Tudo isso para contar para vocês que eu estava errada. Vi Brasília incendiada sem um Nero à altura e tive aquela sensação de são todos farinha do mesmo saco, que, tenho certeza, vocês também sentem de vez em quando. Um desânimo, sabe?

Aí lembrei de um dia em que sentamos, duas amigas e eu, em um boteco que, para ser um boteco, precisava melhorar muito. Era uma porta com uma tiazinha que vendia um café doce e um pão de queijo duro. Só que era muito cedo e nós tínhamos um dia inteiro de trabalho pesado pela frente. O café, ruim ou não, era mais que necessário. Cinco segundos depois de estarmos com a média no copo em mãos, chega um pedinte. Dividimos com ele a comida e pagamos um café. O cara, otimista, diz que estava sempre ali e que durante a semana ele pagava um café pra gente. Achei meigo. Comprei umas balinhas ruins para dar de agradecimento à segurança do museu onde íamos começar a montar nossas exposições e fomos embora.
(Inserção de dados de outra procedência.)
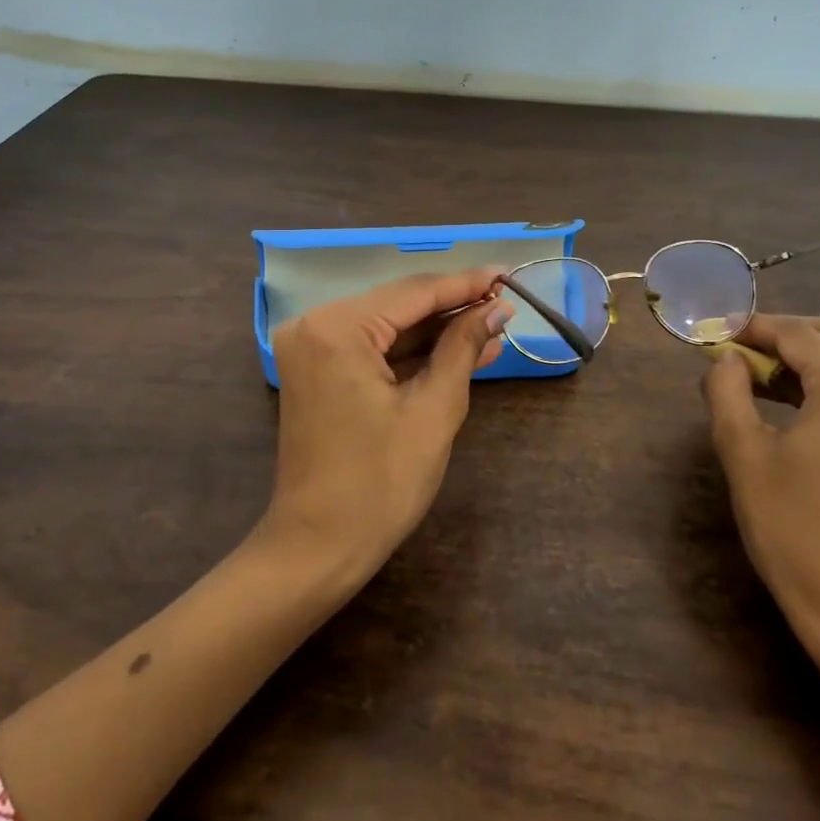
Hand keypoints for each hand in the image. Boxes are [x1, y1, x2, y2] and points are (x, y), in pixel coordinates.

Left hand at [264, 269, 513, 583]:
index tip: (508, 274)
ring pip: (387, 327)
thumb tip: (496, 309)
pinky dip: (412, 353)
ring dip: (437, 331)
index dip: (466, 284)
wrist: (318, 547)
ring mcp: (311, 349)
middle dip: (453, 307)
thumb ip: (462, 347)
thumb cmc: (381, 483)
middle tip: (505, 302)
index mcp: (337, 327)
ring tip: (492, 328)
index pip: (414, 292)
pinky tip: (458, 351)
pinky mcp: (316, 372)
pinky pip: (371, 350)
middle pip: (398, 305)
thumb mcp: (433, 410)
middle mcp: (315, 325)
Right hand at [702, 315, 819, 668]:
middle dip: (784, 335)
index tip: (714, 331)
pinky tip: (790, 400)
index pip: (798, 335)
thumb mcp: (744, 454)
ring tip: (755, 375)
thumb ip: (727, 391)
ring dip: (806, 358)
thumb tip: (726, 359)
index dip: (753, 328)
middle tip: (738, 348)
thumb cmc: (796, 531)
Saí com a certeza de nunca ter comido um pão de queijo tão sem gosto, mas estava feliz. Feliz por existirem moças como a tiazinha do boteco e pedintes que desejam pagar um café para outros.

Ao final do dia, volto para São Paulo de ônibus. Eu enjôo só de olharem forte para mim, imaginem dentro de uma caixa de metal que sacoleja, acelera e freia durante o que me pareceu ser oito dias. Lá pelas tantas, eu já variando dentre as cores secundárias (laranja, verde e roxo). A senhorinha sentada do outro lado do corredor me oferece água. Muito escuto sobre outras culturas, que o brasileiro isso, que o brasileiro aquilo. Olha, eu morei fora. Você pode morrer estrebuchada em uma viagem dessas que o gringo nem olha na sua cara. Solidariedade, se não nasceu na América Latina, aqui melhor se criou, não tenho dúvidas.
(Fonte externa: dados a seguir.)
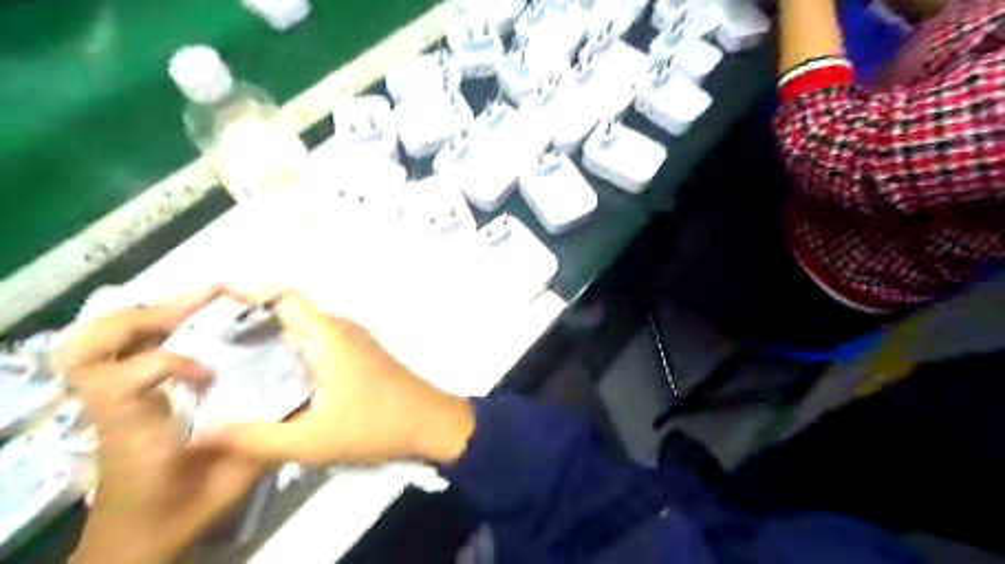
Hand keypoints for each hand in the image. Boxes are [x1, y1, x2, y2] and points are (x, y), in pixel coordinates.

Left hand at [58, 289, 263, 562]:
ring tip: (195, 302)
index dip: (166, 365)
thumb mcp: (230, 483)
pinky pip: (115, 351)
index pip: (122, 384)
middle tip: (208, 297)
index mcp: (133, 434)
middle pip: (90, 348)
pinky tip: (183, 323)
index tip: (210, 375)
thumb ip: (263, 442)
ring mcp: (106, 401)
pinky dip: (143, 328)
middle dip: (149, 313)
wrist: (136, 537)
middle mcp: (111, 410)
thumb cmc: (182, 510)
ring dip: (142, 313)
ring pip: (92, 343)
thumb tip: (304, 402)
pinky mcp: (115, 399)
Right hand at [197, 292, 478, 467]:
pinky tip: (273, 376)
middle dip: (248, 318)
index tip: (209, 296)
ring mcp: (355, 341)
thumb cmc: (377, 426)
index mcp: (327, 335)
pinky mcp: (362, 356)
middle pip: (290, 311)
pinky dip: (291, 349)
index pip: (283, 297)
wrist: (433, 423)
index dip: (246, 290)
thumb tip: (199, 437)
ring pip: (305, 327)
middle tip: (203, 338)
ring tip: (226, 356)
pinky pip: (319, 341)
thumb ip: (255, 440)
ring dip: (271, 334)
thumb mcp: (312, 441)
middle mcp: (341, 329)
Sim, estamos presenciando um movimento reacionário, racista, misógino, homofóbico, transfóbico, extremista, tudofóbico. Sim, vivemos um período onde o conhecimento científico é equiparado a uma simples crença. Sim, tudo isso, sim.

Não tenho aqui a intenção de ser mais óbvia do que já estou sendo, mas precisamos de mais ciência, de mais poesia, de mais arte, de mais literatura, de mais alteridade. Precisamos de menos mitos, de menos extremos e de menos impunidade.

Ainda acho, entretanto, que o Brasil é muito melhor do que vemos nos jornais. O brasileiro é um povo emocionante, resiliente e, na maioria das vezes, doce. Não dançamos com patos. Nós dançamos com lobos, todo santo dia. Nós matamos a sede na saliva. É essa a nossa força e é por isso que venceremos.

Peço desculpas aos meus 4 leitores pela temática mais pesada do que eu gostaria para essa coluna, mas os acontecimentos recentes me impedem qualquer leveza.

Publicado no portal Vida Breve em 29 de maio de 2017.